America will need more “heroes,” Defense Secretary Donald Rumsfeld told the Armed Forces one day after 9/11, and however reliable his intelligence on matters of actual defense, on this point he proved prescient. The press, for its part, heeded Rumsfeld’s pronouncement by nominating him to the role, in the process dressing him up in some curious costumes.

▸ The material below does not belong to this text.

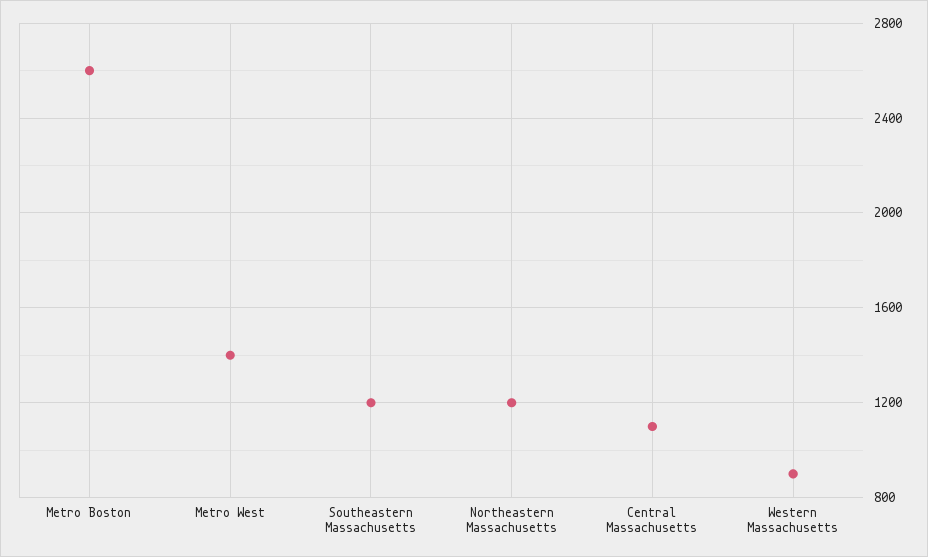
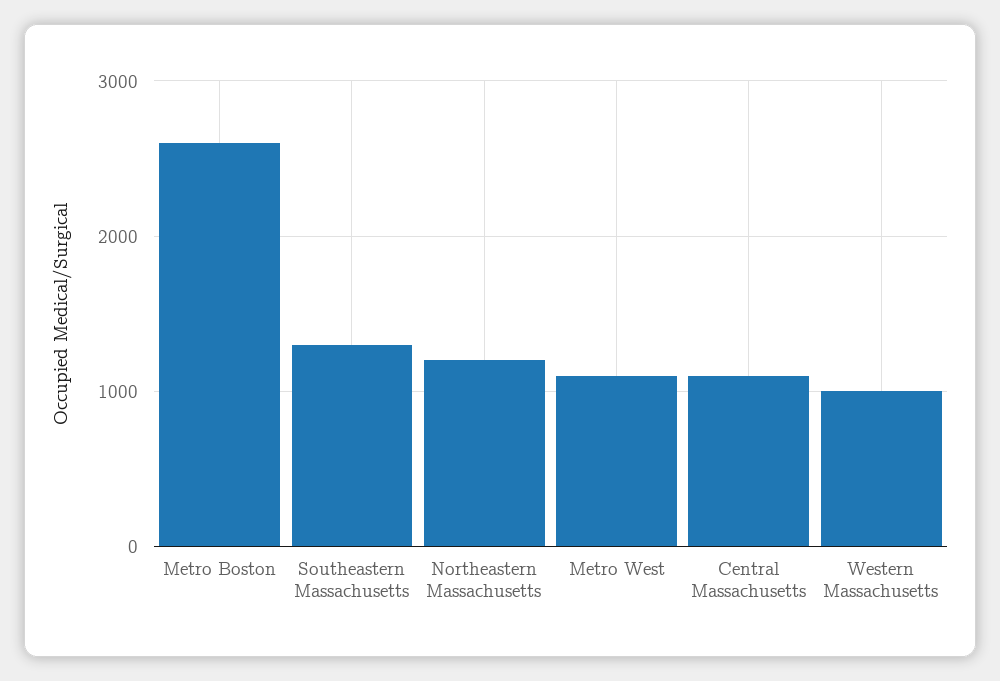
Metro West: 1400 -> 1100
Southeastern Massachusetts: 1200 -> 1300
Western Massachusetts: 900 -> 1000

National Review’s December 31, 2001, cover story featured a drawing of Rumsfeld in Betty Grable pose, beside the headline “The Stud: Don Rumsfeld, America’s New Pin­Up.” “Reports have it that people gather round to watch Rumsfeld press conferences the way they do Oprah,” the story claimed. “Women confide that they have . . . well, un­defense-policy­like thoughts about the secretary of defense.” Fox called Rumsfeld a “babe magnet,” and People named him one of the “sexiest men alive.” Conservative doyenne Midge Decter penned a book­length valentine, Rumsfeld: A Personal Portrait, which included beefcake shots of the young “Rumstud” as a bicep­bulging wrestler and a socialite’s breathy confession that she kept his photo tacked to her dressing­room wall. “He works standing up at a tall writing table,” Decter wrote, “as if energy, or perhaps determination, might begin to leak away from too much sitting down.” His secret, she said, was “manliness.”

However odd the idolatry, Rumsfeld wasn’t alone in receiving the award for best actor in an unconvincing role. His boss also got the treatment. Passing tactfully over the president’s initial missing­in­action per­for­mance after 9/11, Newsweek assured readers that George Bush was exercising heroic control: “Behind the scenes, aides say, Bush never exhibited anything but serenity, focus and determination,” and he was presiding over war­room sessions with “a commander’s grip.” In the Weekly Standard, Fred Barnes declared Bush “a man with a mission,” driven by “a calling like that of a fireman who feels called to his work to save people.” Barnes’s evidence: “He could have taken a less dangerous, better paying job, but he didn’t.” David Brooks marveled at Bush’s “strenuous tone” and likened his speaking style to Teddy Roosevelt’s.